* Your objective
Write out the records that follow exactly. Do not include pictures.
(Information provided begins)
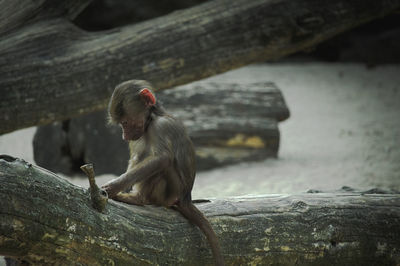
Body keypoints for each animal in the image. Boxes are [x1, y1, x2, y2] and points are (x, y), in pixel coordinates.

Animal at [101, 79, 223, 266]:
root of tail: (186, 198)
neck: (153, 118)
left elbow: (162, 159)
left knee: (162, 166)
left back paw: (138, 198)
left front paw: (113, 187)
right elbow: (136, 158)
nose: (124, 136)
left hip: (170, 192)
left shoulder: (161, 127)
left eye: (126, 122)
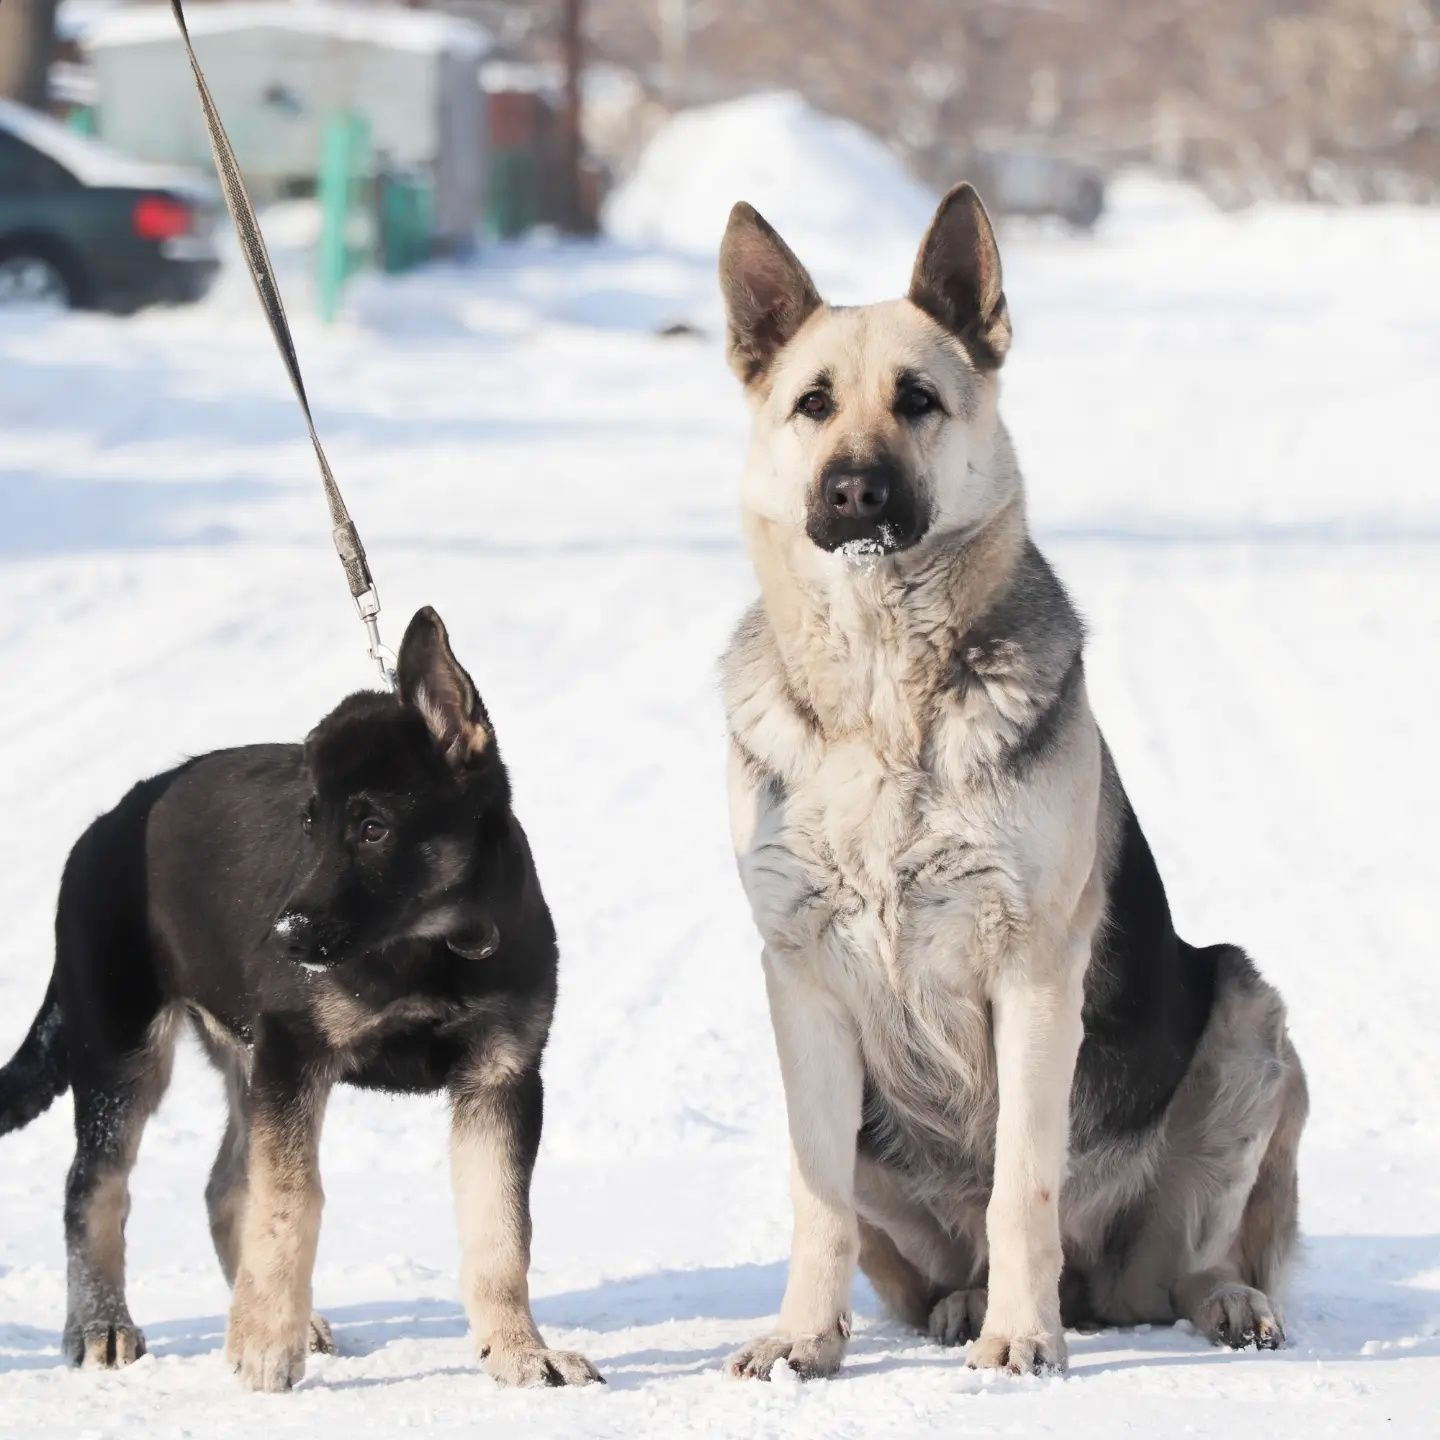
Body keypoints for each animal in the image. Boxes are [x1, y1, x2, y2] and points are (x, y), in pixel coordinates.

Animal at [0, 610, 601, 1393]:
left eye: (373, 828)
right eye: (309, 824)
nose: (284, 939)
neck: (430, 945)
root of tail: (105, 825)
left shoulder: (501, 1079)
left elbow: (499, 1226)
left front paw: (518, 1352)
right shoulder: (296, 1054)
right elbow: (290, 1202)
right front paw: (263, 1351)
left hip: (240, 1055)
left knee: (224, 1186)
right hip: (124, 1048)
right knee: (94, 1186)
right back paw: (104, 1326)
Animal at [717, 185, 1307, 1376]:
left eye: (918, 400)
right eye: (813, 404)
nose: (855, 489)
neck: (882, 693)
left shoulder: (1034, 975)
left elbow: (1022, 1184)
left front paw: (1023, 1340)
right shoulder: (802, 984)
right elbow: (816, 1202)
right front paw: (804, 1339)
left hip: (1250, 1026)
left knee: (1194, 1256)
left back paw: (1210, 1301)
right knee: (919, 1247)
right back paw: (958, 1303)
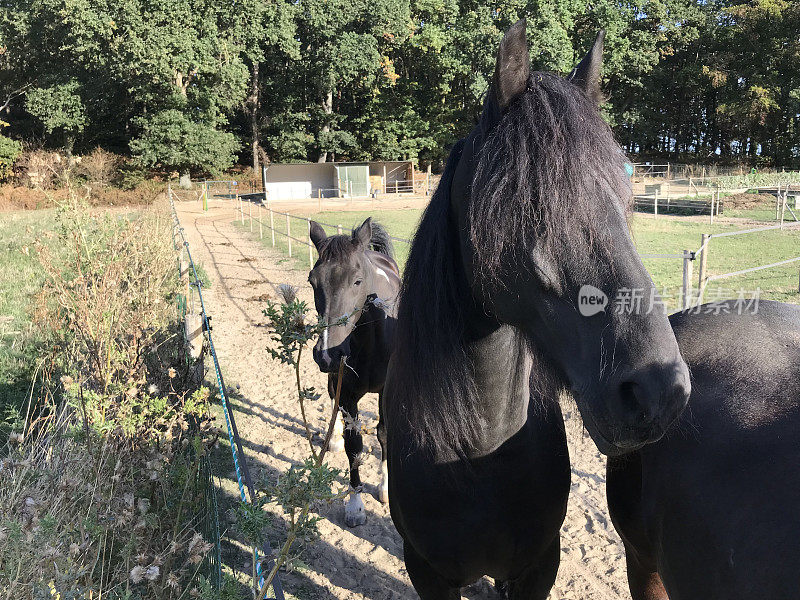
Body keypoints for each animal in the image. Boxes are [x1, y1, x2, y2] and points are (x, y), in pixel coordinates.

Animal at [308, 219, 398, 524]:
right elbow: (354, 447)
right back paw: (332, 438)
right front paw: (355, 504)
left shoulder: (386, 392)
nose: (326, 353)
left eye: (357, 281)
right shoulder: (346, 393)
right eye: (312, 281)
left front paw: (385, 488)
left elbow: (384, 434)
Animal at [384, 19, 692, 600]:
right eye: (527, 207)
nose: (659, 392)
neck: (479, 449)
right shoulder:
(Information provided ends)
* Task response
Body keypoints for each animal in the image. Boxes are [x1, y1, x2, y2] and points are (x, y), in pixel coordinates.

Animal at [101, 79, 223, 266]:
root of tail: (186, 198)
neck: (153, 118)
left elbow: (162, 159)
left knee: (162, 166)
left back paw: (138, 198)
left front paw: (113, 187)
right elbow: (136, 158)
nose: (124, 136)
left hip: (170, 192)
left shoulder: (161, 127)
left eye: (126, 122)
Body keypoints for each animal in the image. Boxes are [x1, y1, x2, y2] and points are (x, y), in pixel coordinates.

Animal at [0, 610, 601, 1393]:
left eye: (373, 828)
right eye: (309, 824)
nose: (284, 939)
neck: (430, 945)
root of tail: (105, 825)
left shoulder: (501, 1079)
left elbow: (499, 1226)
left front paw: (518, 1352)
right shoulder: (296, 1054)
right elbow: (290, 1202)
right front paw: (263, 1351)
left hip: (240, 1055)
left knee: (224, 1186)
right hip: (124, 1048)
right knee: (94, 1186)
right back paw: (104, 1326)
Animal at [717, 185, 1307, 1376]:
left eye: (918, 400)
right eye: (813, 404)
nose: (855, 489)
neck: (882, 693)
left shoulder: (1034, 975)
left elbow: (1022, 1184)
left front paw: (1023, 1340)
right shoulder: (802, 984)
right elbow: (816, 1202)
right front paw: (804, 1339)
left hip: (1250, 1026)
left knee: (1194, 1256)
left back paw: (1210, 1301)
right knee: (919, 1247)
right back paw: (958, 1303)
Body keypoints for each animal in the image. Boxes are [x1, y1, x2, y2] and points are (x, y), in pixel coordinates.

Animal at [308, 219, 398, 524]:
right elbow: (354, 447)
right back paw: (332, 438)
right front paw: (355, 504)
left shoulder: (386, 392)
nose: (326, 353)
left eye: (357, 281)
right shoulder: (346, 393)
right eye: (312, 281)
left front paw: (385, 488)
left elbow: (384, 434)
Animal at [384, 19, 692, 600]:
right eye: (527, 207)
nose: (659, 392)
neck: (479, 449)
right shoulder:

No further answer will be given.